▸ INSTRUCTION 1: In the "Oh Girl" text, what UK chart position did the song reach when it was reissued in 1975?

"Oh Girl" is a song written by Eugene Record and recorded by American soul vocal group the Chi-Lites, with Record on vocals and also producing. It was released as a single on Brunswick Records in 1972. Included on the group's 1972 album A Lonely Man, "Oh Girl" centers on a relationship on the verge of break-up. 

"Oh Girl" was the Chi-Lites' first and only No. 1 single on the Billboard Hot 100, peaking at that position in May 1972 for one week. The single also reached the top position of the Billboard R&B Singles chart the following month, remaining in that position for two weeks. Billboard ranked it as the No. 13 song for 1972. In addition, it reached No. 14 on the UK Singles Chart in July 1972, and was a UK hit again in 1975 when reissued as a double A-side with "Have You Seen Her", this time reaching a new peak of No. 5.

The song prominently features a harmonica.

▸ SUPPLIED DATA:
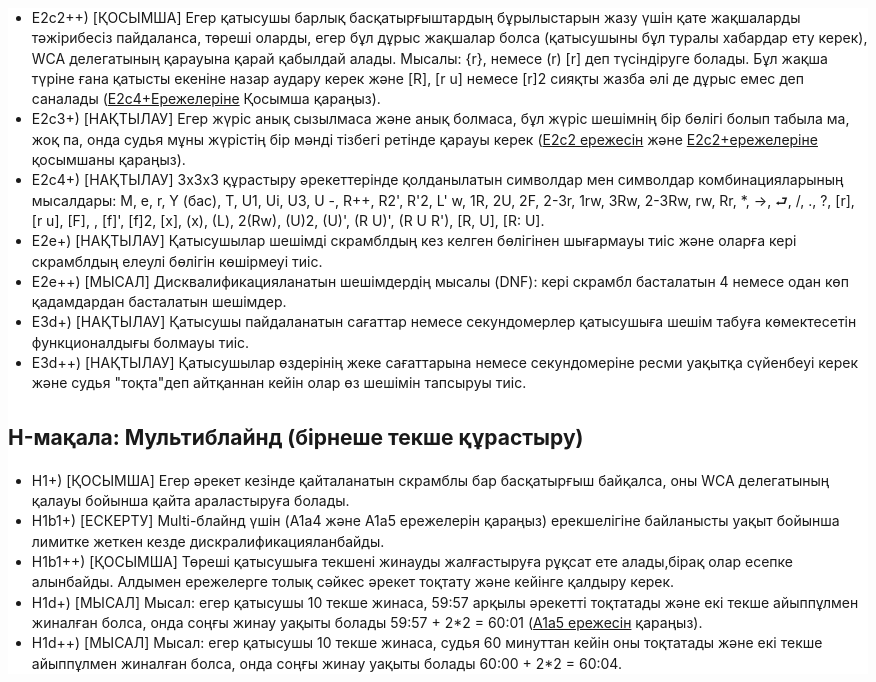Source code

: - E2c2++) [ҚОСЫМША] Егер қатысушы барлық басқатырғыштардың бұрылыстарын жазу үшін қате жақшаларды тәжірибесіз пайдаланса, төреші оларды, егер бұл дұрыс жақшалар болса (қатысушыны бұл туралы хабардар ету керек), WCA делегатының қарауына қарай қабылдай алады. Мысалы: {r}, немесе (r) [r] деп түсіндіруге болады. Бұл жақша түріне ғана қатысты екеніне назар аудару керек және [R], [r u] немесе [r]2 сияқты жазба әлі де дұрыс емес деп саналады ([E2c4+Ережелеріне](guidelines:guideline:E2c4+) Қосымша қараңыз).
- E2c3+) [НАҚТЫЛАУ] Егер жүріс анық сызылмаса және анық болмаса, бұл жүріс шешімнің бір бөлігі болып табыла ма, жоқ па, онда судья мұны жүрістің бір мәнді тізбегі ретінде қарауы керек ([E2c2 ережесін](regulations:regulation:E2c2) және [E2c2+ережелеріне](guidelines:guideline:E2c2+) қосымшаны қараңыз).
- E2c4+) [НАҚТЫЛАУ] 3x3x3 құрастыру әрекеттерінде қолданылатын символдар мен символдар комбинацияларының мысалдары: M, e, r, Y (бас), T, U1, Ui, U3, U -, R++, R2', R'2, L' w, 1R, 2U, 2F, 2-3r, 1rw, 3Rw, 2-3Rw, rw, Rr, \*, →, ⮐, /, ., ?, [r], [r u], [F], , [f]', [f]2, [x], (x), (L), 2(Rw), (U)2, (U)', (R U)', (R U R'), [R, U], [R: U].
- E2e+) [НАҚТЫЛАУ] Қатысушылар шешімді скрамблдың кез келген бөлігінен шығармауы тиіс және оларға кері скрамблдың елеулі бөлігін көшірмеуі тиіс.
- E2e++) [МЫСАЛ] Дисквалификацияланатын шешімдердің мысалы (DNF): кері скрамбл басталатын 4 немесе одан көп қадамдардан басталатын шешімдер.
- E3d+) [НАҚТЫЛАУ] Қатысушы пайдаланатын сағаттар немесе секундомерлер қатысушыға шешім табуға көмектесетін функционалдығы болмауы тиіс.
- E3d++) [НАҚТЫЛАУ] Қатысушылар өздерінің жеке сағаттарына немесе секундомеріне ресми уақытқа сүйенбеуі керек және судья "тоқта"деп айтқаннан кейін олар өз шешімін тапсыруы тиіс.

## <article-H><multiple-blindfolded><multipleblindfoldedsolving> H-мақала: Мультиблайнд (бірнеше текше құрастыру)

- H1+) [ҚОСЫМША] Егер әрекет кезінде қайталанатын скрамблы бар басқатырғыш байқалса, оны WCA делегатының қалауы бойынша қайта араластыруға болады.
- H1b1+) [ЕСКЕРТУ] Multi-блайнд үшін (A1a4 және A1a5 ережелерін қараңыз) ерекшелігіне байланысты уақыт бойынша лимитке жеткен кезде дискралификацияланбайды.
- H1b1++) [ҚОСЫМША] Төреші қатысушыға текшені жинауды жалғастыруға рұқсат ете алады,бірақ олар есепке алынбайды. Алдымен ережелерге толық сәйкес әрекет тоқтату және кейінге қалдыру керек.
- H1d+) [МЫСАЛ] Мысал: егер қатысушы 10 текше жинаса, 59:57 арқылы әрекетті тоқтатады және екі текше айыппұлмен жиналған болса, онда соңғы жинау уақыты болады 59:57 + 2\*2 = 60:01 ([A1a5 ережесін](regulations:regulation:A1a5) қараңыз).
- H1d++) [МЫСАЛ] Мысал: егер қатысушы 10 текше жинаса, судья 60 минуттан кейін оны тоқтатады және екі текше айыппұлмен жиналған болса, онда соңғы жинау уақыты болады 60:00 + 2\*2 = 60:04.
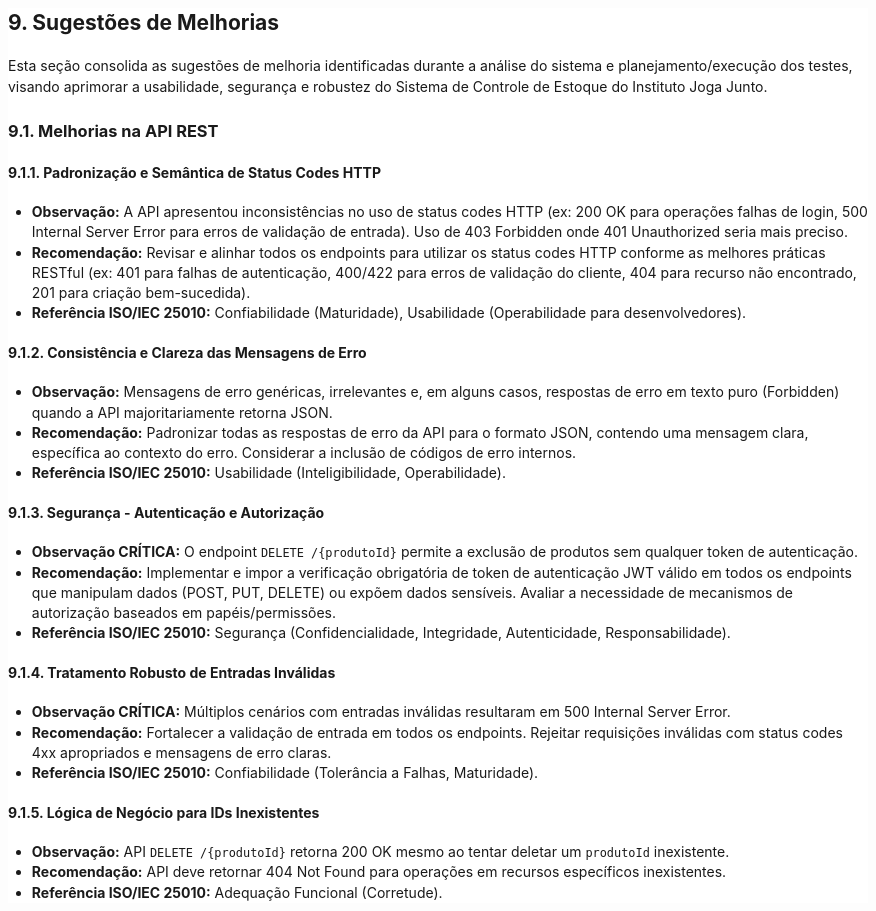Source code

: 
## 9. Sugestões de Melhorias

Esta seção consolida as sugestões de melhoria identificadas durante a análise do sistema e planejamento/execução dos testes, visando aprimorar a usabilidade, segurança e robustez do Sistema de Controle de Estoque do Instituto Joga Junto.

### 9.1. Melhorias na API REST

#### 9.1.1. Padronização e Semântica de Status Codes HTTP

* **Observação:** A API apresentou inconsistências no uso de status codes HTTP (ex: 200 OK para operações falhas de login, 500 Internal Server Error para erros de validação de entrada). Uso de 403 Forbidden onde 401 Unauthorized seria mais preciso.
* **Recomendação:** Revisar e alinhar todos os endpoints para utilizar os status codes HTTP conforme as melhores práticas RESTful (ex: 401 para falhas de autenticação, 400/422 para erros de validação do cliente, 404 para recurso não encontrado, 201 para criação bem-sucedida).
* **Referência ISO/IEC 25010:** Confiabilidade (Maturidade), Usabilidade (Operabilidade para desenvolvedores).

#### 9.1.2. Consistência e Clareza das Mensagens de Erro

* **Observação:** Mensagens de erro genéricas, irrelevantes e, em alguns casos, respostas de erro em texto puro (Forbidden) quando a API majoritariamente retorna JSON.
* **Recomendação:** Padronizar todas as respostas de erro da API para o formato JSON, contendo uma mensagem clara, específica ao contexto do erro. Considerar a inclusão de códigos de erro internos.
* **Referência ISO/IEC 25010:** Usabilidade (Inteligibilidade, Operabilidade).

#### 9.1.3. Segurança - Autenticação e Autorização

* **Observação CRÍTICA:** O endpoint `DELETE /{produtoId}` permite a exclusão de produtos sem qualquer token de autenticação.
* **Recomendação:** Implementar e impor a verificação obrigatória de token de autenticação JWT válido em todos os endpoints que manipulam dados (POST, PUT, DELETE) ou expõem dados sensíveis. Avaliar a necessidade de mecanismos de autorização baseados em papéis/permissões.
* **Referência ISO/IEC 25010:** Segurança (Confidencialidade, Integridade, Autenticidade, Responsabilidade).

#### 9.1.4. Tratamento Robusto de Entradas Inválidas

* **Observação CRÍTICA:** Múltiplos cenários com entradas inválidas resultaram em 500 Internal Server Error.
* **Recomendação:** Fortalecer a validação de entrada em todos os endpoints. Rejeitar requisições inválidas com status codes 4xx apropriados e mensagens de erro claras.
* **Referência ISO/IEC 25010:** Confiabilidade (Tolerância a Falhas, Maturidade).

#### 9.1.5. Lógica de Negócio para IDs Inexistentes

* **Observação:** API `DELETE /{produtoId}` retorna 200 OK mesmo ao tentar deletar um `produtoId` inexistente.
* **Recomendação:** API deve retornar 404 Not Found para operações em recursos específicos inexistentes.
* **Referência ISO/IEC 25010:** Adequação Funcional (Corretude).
...
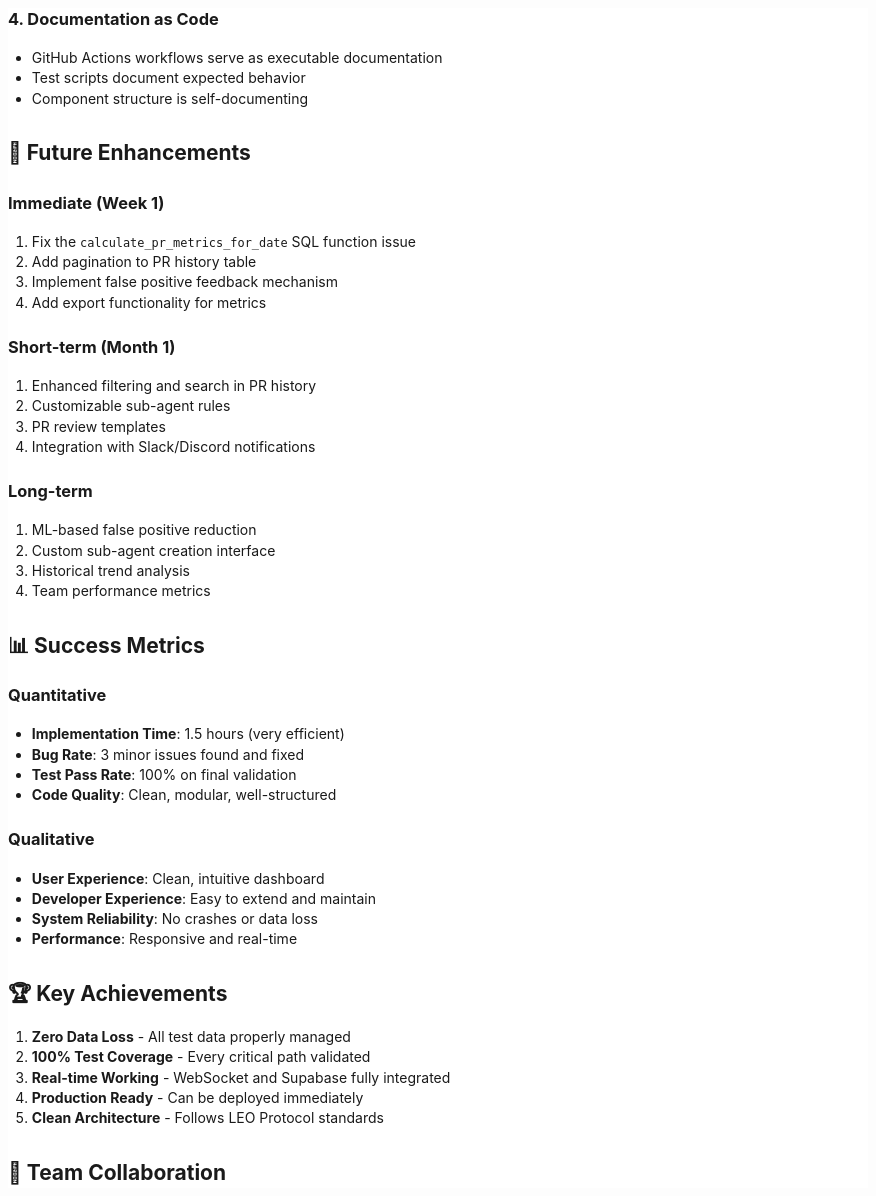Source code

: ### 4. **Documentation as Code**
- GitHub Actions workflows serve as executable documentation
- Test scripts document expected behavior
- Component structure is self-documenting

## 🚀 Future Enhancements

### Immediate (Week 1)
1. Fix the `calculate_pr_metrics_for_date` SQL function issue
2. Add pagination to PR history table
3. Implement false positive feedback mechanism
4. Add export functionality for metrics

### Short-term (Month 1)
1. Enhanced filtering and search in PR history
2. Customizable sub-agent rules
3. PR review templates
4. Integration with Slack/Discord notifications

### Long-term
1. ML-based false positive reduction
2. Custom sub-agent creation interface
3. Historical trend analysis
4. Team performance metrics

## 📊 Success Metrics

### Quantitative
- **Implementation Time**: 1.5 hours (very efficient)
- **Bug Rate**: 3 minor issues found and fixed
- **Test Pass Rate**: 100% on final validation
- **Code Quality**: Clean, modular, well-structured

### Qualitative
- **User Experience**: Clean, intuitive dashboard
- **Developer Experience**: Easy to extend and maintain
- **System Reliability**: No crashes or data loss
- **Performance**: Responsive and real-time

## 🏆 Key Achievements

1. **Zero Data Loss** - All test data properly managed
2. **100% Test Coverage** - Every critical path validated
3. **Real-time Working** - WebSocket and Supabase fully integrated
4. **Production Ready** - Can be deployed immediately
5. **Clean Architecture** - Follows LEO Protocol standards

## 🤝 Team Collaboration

▸ INSTRUCTION 2: Please output the lines of the records starting at the line that contains "4. **Documentation as Code**" and ending at the line that contains "4. Add export functionality for metrics" as a JSON list of strings, one string per line, with blank lines left out.

▸ ANSWER BOX 1: No. 5

▸ ANSWER BOX 2:
[
  ": ### 4. **Documentation as Code**",
  "- GitHub Actions workflows serve as executable documentation",
  "- Test scripts document expected behavior",
  "- Component structure is self-documenting",
  "## 🚀 Future Enhancements",
  "### Immediate (Week 1)",
  "1. Fix the `calculate_pr_metrics_for_date` SQL function issue",
  "2. Add pagination to PR history table",
  "3. Implement false positive feedback mechanism",
  "4. Add export functionality for metrics"
]